Look for the line containing "neck: (410, 244)" and the line containing "left knee: (352, 179)" in the entries below. Copy those two and all lines between them exactly, leaving out pictures.

Dataset
Segment Open
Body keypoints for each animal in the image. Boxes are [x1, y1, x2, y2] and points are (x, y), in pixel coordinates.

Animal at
Segment Closed
Segment Open
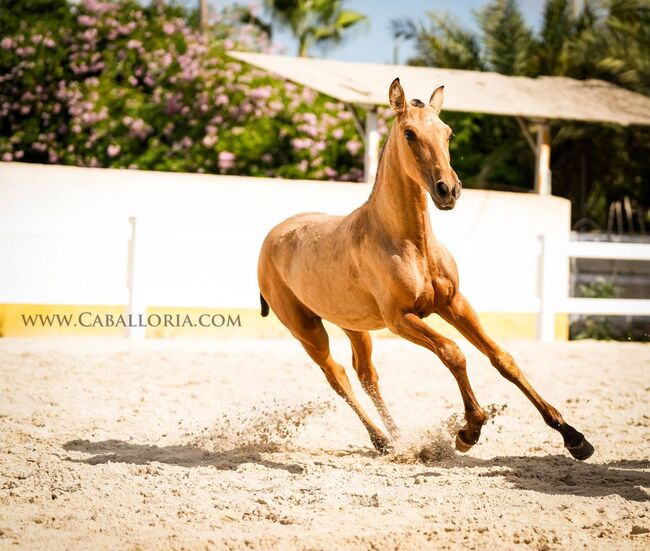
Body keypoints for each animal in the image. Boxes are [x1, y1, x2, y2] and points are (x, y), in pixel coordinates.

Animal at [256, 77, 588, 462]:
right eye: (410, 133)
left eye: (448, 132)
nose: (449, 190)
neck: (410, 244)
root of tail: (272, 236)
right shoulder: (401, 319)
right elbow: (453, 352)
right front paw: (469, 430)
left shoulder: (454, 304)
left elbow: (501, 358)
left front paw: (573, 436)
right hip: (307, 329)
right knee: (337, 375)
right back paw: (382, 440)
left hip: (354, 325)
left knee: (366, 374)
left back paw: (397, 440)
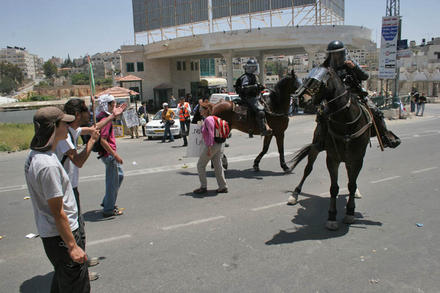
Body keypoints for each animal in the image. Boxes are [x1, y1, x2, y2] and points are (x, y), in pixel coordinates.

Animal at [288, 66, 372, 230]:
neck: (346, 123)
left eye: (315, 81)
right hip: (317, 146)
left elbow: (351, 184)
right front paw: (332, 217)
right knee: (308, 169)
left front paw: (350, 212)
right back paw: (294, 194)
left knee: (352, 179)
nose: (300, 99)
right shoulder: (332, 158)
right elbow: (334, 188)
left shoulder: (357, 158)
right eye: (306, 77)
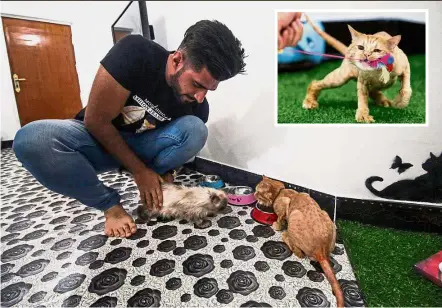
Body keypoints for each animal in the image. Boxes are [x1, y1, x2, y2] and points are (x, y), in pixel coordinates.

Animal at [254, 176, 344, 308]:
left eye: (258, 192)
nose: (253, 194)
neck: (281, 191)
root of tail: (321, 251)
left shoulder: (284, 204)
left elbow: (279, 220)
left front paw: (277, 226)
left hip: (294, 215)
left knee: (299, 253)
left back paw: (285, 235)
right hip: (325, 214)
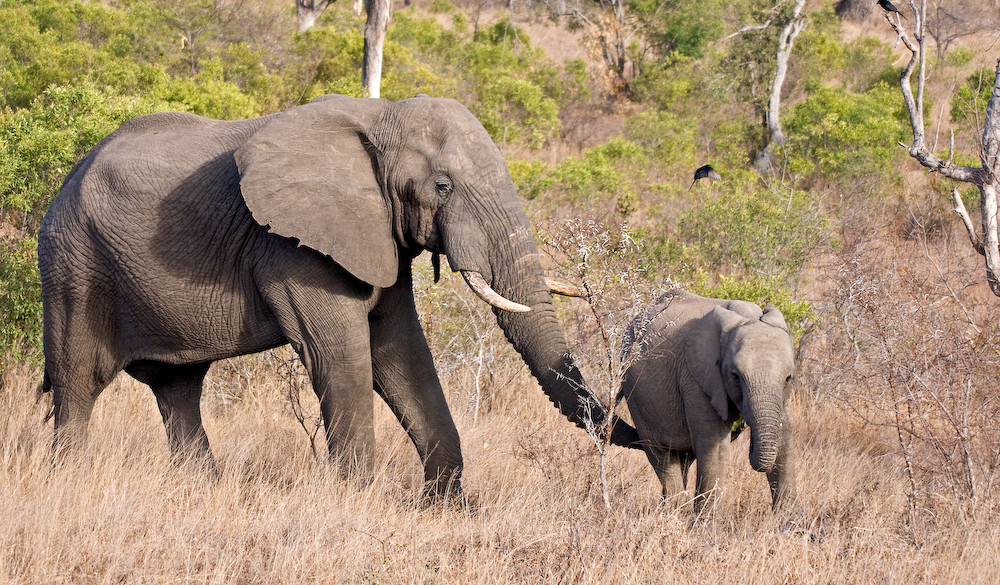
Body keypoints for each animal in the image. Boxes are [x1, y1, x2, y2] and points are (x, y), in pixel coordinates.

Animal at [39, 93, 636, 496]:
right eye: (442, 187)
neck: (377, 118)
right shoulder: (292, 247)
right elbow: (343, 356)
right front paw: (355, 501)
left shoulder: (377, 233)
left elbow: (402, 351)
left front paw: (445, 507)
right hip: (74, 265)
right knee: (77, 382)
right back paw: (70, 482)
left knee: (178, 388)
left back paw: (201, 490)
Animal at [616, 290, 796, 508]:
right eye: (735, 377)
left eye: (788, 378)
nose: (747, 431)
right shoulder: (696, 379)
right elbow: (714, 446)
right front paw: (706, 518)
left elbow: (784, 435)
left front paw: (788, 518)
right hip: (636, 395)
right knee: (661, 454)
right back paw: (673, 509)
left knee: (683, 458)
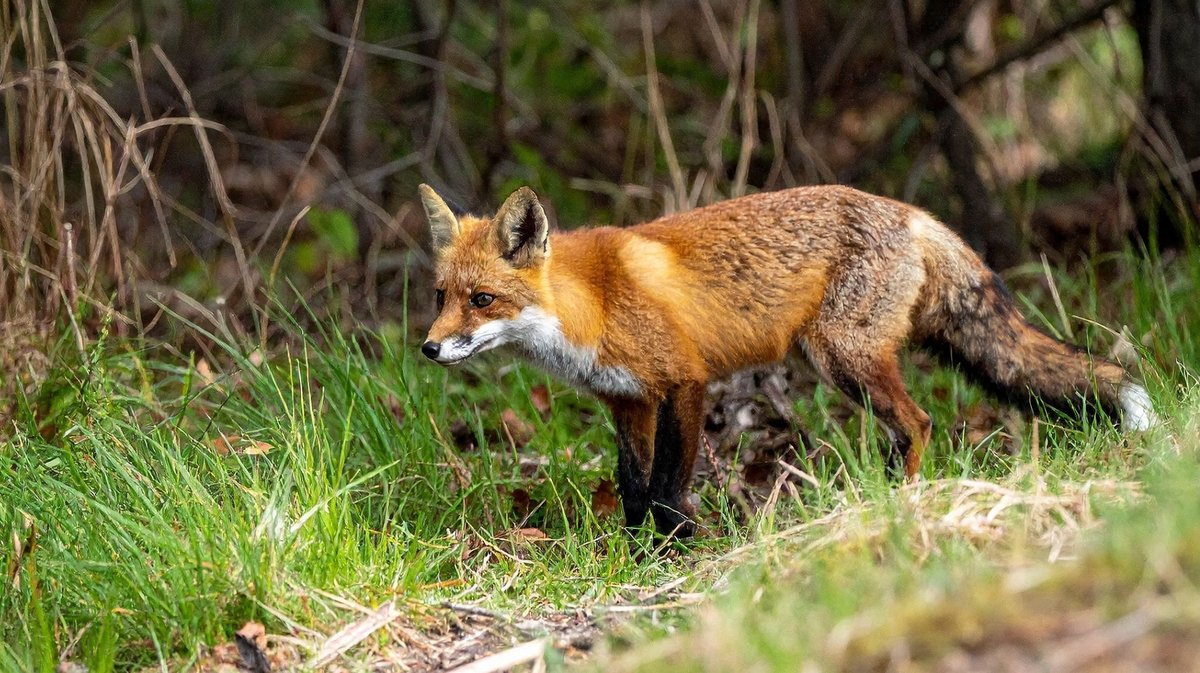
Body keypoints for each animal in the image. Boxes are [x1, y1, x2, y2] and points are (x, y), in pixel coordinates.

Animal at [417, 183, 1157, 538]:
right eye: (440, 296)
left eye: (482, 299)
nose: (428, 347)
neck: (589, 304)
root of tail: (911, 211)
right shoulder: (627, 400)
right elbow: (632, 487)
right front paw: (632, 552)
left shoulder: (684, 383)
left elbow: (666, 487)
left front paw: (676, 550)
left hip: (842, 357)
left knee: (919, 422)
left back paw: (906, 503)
Segment Closed
Segment Open
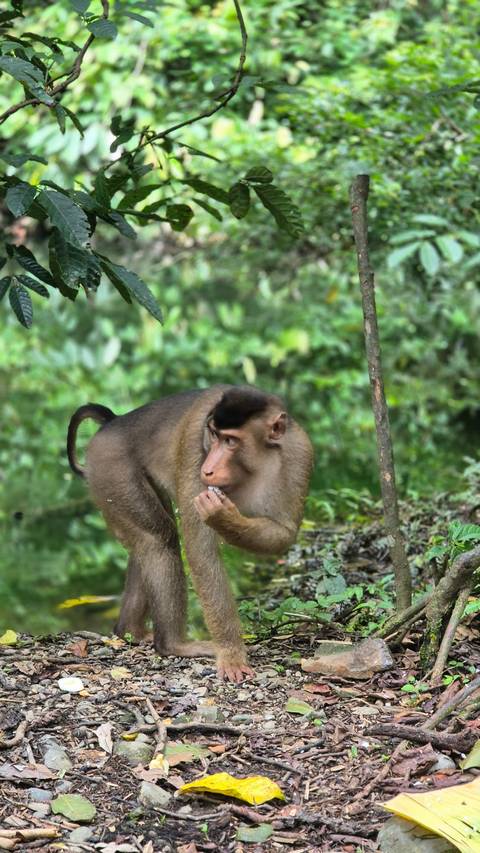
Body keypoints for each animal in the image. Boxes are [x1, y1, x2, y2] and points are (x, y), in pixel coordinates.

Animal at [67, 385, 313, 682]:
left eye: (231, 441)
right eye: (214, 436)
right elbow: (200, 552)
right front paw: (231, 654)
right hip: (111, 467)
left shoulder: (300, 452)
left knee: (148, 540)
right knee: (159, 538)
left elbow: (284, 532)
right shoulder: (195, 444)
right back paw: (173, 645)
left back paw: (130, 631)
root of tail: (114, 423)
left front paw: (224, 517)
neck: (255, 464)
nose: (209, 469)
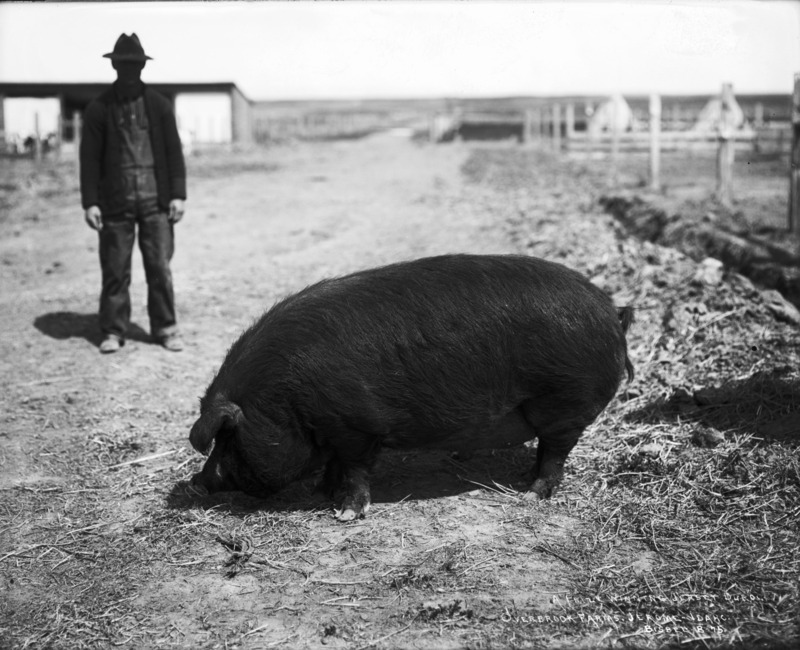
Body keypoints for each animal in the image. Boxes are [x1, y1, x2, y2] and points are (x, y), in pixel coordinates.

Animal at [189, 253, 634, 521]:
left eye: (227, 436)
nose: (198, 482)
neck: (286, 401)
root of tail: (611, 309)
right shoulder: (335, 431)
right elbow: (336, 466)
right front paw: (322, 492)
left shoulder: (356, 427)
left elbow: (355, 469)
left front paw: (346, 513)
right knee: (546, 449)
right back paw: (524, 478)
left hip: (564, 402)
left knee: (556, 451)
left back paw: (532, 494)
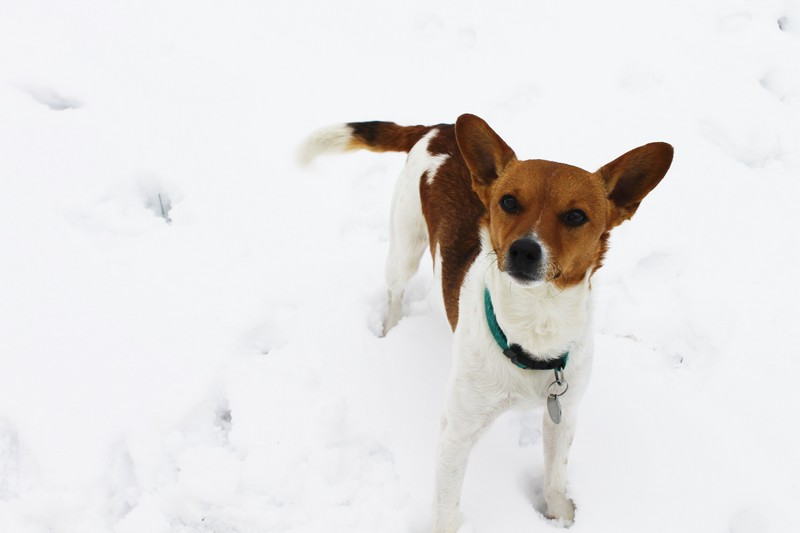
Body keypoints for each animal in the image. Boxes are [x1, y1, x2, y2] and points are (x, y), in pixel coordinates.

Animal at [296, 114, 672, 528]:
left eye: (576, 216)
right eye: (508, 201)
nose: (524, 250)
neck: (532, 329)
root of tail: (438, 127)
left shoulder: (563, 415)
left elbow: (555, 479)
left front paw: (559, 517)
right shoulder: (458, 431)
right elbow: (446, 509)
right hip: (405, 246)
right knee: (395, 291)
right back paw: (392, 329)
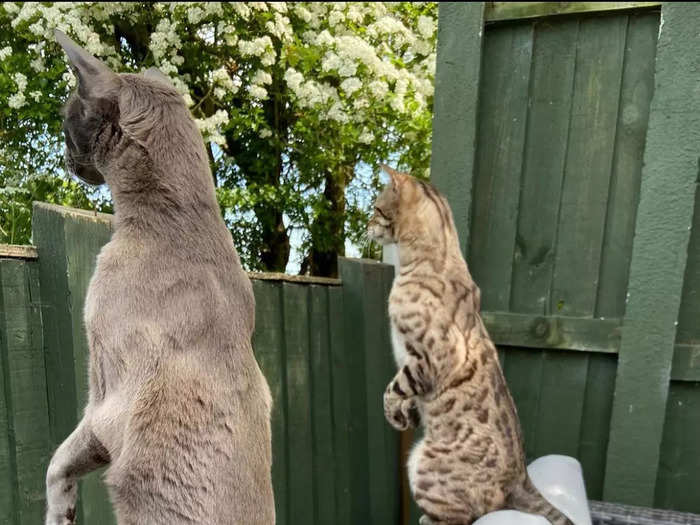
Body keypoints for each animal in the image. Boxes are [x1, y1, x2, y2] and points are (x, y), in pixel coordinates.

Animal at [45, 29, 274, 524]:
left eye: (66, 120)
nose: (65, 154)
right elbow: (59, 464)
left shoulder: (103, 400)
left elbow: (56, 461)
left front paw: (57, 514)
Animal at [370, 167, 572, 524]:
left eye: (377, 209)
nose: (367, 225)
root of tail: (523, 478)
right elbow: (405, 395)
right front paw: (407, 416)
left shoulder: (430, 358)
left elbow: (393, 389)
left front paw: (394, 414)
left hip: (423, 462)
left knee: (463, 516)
Segment Closed
Written answer
neck: (410, 244)
root of tail: (272, 236)
right shoulder: (401, 319)
right elbow: (453, 352)
right front paw: (469, 430)
left shoulder: (454, 304)
left elbow: (501, 358)
left front paw: (573, 436)
right hip: (307, 329)
right knee: (337, 375)
right back paw: (382, 440)
left hip: (354, 325)
left knee: (366, 374)
left back paw: (397, 440)
Body keypoints for each animal in the image. Boxes are [x1, y1, x2, y2] and points are (x, y), in pixel coordinates.

Animal at [288, 66, 372, 230]:
neck: (346, 123)
left eye: (315, 81)
right hip: (317, 146)
left elbow: (351, 184)
right front paw: (332, 217)
right knee: (308, 169)
left front paw: (350, 212)
right back paw: (294, 194)
left knee: (352, 179)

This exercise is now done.